# Dataset extract start

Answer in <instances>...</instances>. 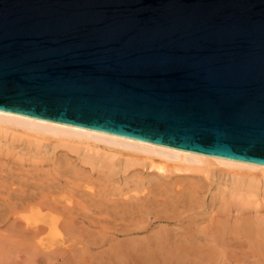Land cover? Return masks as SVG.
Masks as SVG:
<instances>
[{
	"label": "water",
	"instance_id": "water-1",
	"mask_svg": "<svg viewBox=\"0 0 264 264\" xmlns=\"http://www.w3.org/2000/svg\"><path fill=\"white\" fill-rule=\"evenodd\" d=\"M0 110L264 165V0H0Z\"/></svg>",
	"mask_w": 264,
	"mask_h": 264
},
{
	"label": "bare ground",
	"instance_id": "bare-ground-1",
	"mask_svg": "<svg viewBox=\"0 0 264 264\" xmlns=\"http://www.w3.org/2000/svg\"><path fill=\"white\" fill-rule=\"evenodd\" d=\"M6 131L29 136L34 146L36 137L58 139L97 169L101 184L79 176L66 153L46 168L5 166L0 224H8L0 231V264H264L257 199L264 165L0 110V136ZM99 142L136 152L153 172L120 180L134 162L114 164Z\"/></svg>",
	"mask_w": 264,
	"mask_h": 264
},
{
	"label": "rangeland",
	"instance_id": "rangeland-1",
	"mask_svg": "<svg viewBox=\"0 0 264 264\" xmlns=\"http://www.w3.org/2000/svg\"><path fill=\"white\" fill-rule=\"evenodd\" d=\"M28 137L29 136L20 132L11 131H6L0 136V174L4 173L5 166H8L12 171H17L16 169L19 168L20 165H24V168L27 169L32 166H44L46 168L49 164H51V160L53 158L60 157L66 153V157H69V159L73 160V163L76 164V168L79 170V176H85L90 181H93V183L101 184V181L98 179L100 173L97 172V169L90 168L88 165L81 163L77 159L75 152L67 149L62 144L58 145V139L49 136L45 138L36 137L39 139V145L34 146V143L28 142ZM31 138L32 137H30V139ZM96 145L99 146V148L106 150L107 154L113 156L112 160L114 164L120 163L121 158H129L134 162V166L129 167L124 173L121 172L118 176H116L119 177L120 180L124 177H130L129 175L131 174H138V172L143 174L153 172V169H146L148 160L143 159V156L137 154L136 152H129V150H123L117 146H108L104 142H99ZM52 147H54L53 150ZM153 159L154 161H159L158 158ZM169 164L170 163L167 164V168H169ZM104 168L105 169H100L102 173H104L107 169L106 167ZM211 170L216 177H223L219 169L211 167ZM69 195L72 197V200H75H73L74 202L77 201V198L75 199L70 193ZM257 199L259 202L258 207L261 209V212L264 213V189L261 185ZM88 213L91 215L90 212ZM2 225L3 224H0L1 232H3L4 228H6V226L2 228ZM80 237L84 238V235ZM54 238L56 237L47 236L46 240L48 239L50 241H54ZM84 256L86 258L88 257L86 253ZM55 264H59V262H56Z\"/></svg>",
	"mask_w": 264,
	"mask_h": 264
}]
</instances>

# Dataset extract end
# Dataset extract start

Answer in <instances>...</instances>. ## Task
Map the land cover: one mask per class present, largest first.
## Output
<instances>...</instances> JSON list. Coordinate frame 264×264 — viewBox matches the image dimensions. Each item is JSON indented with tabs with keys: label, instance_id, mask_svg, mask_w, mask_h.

# Dataset extract end
# Dataset extract start

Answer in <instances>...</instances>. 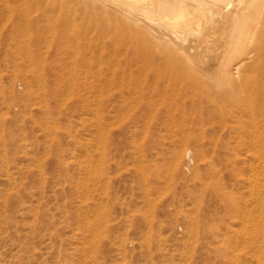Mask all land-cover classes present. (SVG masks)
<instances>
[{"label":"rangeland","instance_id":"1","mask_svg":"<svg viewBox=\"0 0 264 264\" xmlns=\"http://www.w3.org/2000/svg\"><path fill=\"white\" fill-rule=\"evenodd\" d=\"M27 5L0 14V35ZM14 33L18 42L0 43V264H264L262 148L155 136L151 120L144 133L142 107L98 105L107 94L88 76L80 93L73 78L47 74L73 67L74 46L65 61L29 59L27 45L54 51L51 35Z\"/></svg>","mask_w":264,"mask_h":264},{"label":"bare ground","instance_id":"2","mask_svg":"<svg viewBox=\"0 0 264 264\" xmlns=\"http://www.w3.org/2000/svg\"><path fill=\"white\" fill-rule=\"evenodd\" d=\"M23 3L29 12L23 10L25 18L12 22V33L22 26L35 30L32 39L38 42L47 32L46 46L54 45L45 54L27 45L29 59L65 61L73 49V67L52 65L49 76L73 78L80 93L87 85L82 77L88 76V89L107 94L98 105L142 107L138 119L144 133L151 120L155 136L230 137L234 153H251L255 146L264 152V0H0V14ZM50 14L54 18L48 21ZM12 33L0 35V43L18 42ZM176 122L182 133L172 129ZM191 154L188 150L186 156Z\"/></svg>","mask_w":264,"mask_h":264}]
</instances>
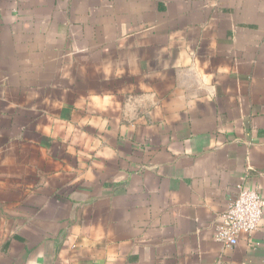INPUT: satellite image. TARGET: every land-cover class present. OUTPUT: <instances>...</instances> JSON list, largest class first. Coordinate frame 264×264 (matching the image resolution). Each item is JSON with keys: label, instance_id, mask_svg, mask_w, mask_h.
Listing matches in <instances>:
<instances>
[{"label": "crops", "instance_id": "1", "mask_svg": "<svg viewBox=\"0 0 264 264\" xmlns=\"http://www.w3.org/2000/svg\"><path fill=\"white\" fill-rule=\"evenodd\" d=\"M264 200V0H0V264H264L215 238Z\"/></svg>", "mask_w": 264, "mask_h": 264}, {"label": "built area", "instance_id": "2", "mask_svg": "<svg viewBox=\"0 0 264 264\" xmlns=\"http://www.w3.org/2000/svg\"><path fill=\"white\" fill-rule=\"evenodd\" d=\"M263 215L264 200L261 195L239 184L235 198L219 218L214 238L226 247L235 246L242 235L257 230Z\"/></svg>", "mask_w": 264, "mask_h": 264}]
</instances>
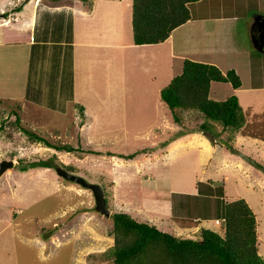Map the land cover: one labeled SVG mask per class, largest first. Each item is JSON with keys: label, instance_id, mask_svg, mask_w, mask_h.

# Dataset extract end

- [Directions for this task]: Find each line in the records above that contains the string "ground", and copy every one of those lines in full.

- [Full output]:
	"label": "bare ground",
	"instance_id": "bare-ground-1",
[{"label":"rangeland","instance_id":"1","mask_svg":"<svg viewBox=\"0 0 264 264\" xmlns=\"http://www.w3.org/2000/svg\"><path fill=\"white\" fill-rule=\"evenodd\" d=\"M27 5L0 14V35ZM14 33L18 42L0 43V264H264L262 148L155 136L151 120L144 133L142 107L98 105L107 94L88 76L80 93L73 78L47 74L73 67L74 46L65 61L29 59L27 45L54 51L51 35Z\"/></svg>","mask_w":264,"mask_h":264},{"label":"bare ground","instance_id":"2","mask_svg":"<svg viewBox=\"0 0 264 264\" xmlns=\"http://www.w3.org/2000/svg\"><path fill=\"white\" fill-rule=\"evenodd\" d=\"M23 3L29 12L23 10L25 18L12 22V33L22 26L35 30L32 39L38 42L47 32L46 46L54 45L45 54L27 45L29 59L65 61L73 49V67L52 65L49 76L73 78L80 93L87 85L82 77L88 76V89L107 94L98 105L142 107L138 119L144 133L151 120L155 136L230 137L234 153H251L255 146L264 152V0H0V14ZM50 14L54 18L48 21ZM12 33L0 35V43L18 42ZM176 122L182 133L172 129ZM191 154L188 150L186 156Z\"/></svg>","mask_w":264,"mask_h":264}]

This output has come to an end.